Иногда бывает, что бабочки, рассевшиеся на цветках, при внезапном приближение чего-то взмывают вверх целым каскадом. Тоже случилось с мухами и Старым падубом, они, прежде сидевшие на его листьях тихо и неподвижно, то есть так, как мухи вести себя не должны, в момент, когда кинжал Миража рассек горло зайцу, а на него хлынула кровь из трепещущего тела зверька, взвились в небо. Стволы и ветки Старого падуба громко скрипнули и расправились, все дерево будто вздохнуло с облегчением от того, что с него упало такое тяжелое бремя, даже могучий, двухсотлетний Старый падуб с трудом выносил вес грехов Франко.

Свет двух лун, пронзив листву, развеял тьму под кроной, и нечисть, затаившаяся в ней, бросилась в свои норы, но половина мертвецов не успела добежать до них и погибла, превратившись в труху. Скелеты ползли на четвереньках, словно не людям принадлежали, а рептилиям, и повадками напоминали их же. Они передвигались быстрыми перебежками, иногда замирали и резко дергали головами из стороны в сторону, а после снова бежали. Одни спасались, забираясь в разломы, другие не добегали и, обессилев, корчились под светом, пока их кости не превращались в пыль. Лучи двух лун жгли их так же, как муравьев жгут лучи солнца, пропущенные через увеличительное стекло. Мухи же роем завертелись над Миражом, ринулись на него и облепили его целиком. Их было так много, что они буквально не оставили на нем ни одного участка непокрытой кожи и еще осталось множество витать над ним. Энни с трудом подавила позыв рвоты, Кавалерия дернул ее за руку, и они медленно поползли назад, вниз по склону холма.

Они ползли достаточно медленно, чтобы Энни в процессе могла наблюдать за происходящим. Кавалерии же, казалось, было совершенно плевать на то, что происходит. В его представлении, когда встречаешь нечто подобное, необъяснимое, могущественное и злонамеренное — это все равно как быть под артиллерийским обстрелом. Каждый раз услышав пушечный выстрел, ты просто молишься и, если помогает, радуешься, что снаряд не задел тебя. Энни же внезапно обнаружила в себе все то же распроклятое любопытство, которое побудило ее влезть во все это.

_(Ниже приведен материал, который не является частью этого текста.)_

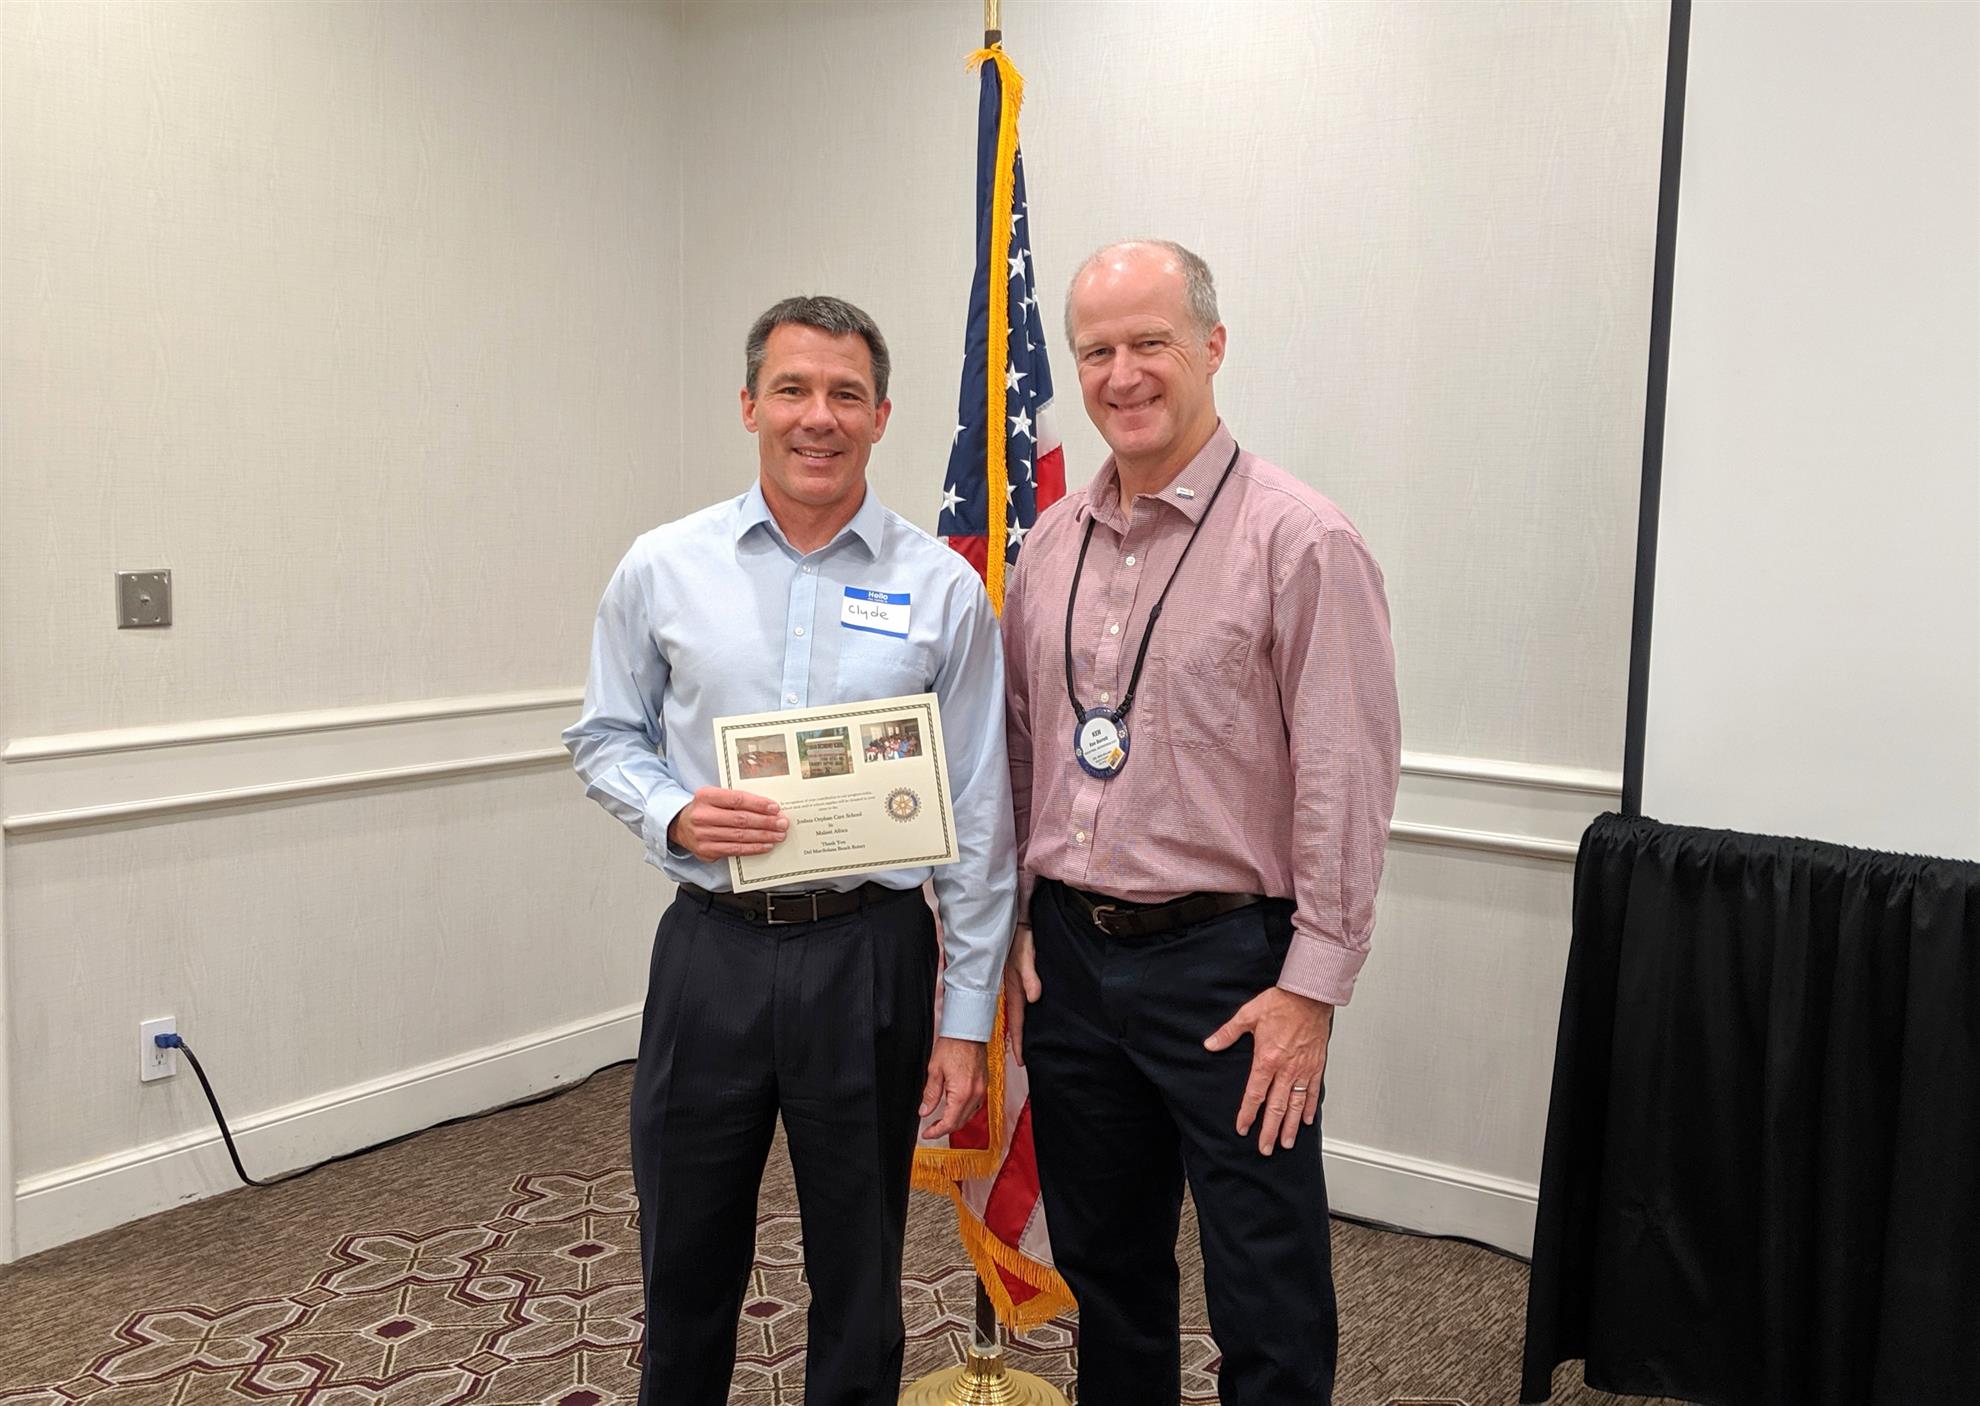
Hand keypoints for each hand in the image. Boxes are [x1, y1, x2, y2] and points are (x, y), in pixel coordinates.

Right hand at [666, 786, 787, 861]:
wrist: (680, 826)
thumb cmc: (704, 809)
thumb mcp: (714, 797)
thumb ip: (735, 799)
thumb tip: (767, 807)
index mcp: (705, 796)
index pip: (737, 799)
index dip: (758, 804)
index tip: (775, 808)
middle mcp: (702, 815)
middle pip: (741, 819)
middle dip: (766, 822)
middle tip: (782, 823)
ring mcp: (703, 835)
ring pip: (740, 836)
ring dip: (763, 836)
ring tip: (778, 835)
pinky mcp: (706, 851)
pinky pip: (735, 850)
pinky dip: (753, 848)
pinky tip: (766, 845)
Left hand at [919, 1036, 987, 1138]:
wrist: (968, 1031)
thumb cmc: (952, 1045)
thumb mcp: (934, 1071)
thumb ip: (930, 1094)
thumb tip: (925, 1112)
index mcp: (962, 1093)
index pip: (949, 1123)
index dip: (936, 1132)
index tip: (927, 1133)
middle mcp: (975, 1094)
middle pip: (960, 1122)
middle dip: (944, 1129)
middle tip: (930, 1129)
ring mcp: (981, 1089)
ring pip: (969, 1115)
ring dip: (955, 1121)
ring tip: (940, 1121)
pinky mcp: (984, 1084)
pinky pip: (975, 1105)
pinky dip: (964, 1112)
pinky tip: (955, 1109)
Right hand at [1003, 922, 1041, 1064]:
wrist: (1019, 920)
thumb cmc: (1022, 937)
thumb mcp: (1027, 956)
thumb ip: (1030, 976)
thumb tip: (1034, 998)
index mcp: (1014, 988)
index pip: (1017, 1021)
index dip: (1019, 1041)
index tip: (1020, 1060)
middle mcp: (1015, 988)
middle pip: (1016, 1020)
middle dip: (1018, 1040)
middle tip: (1022, 1058)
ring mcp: (1017, 983)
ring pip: (1019, 1012)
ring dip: (1020, 1027)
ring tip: (1024, 1043)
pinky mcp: (1021, 976)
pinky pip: (1022, 1001)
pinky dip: (1025, 1013)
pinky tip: (1030, 1016)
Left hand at [1203, 987, 1333, 1155]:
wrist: (1309, 994)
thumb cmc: (1281, 1003)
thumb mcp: (1248, 1015)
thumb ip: (1228, 1033)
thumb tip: (1210, 1044)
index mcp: (1267, 1059)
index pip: (1255, 1094)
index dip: (1247, 1114)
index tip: (1242, 1129)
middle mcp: (1286, 1069)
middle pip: (1276, 1107)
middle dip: (1269, 1131)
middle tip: (1265, 1149)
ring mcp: (1303, 1069)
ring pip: (1296, 1105)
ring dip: (1290, 1126)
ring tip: (1285, 1143)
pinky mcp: (1316, 1065)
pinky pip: (1312, 1092)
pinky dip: (1309, 1108)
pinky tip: (1306, 1121)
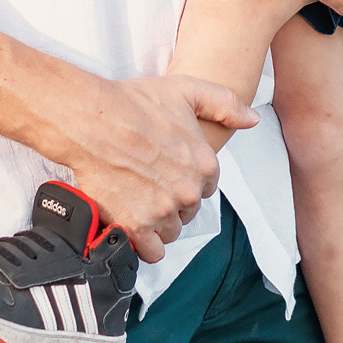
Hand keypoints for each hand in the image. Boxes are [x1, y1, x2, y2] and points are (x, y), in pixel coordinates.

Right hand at [49, 72, 255, 261]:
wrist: (90, 119)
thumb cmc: (133, 102)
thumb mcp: (187, 90)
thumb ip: (226, 104)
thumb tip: (252, 119)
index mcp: (204, 164)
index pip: (205, 188)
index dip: (185, 180)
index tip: (167, 171)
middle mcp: (187, 192)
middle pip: (188, 211)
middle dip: (171, 202)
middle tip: (148, 184)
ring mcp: (161, 211)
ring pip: (170, 232)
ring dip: (157, 223)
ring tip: (137, 202)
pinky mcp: (135, 227)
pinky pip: (151, 252)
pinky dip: (142, 243)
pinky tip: (131, 223)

Она ненавидела себя в этот миг как никогда в жизни, но ей хотелось остаться, и хотя она, переборов это желание, отступала, девушка все равно понимала, что это неправильно даже по самым либеральным взглядам врачевателей душ на то, что принимать за человеческую норму. Впрочем, Энни в свойственной ей манере тут же оправдала себя тем, что пережила. Теперь ничто не казалось ей нормальным, тот мир, который строили сначала ее родители, потом няньки и учителя, которым они ее почти сразу же перепоручили, а после и она сама строила вплоть до этой ночи, за час или два распался, как карточный домик от дуновения. И этим кем-то, кто подул, разрушив ее мир, был никто иной, как «ее Джон».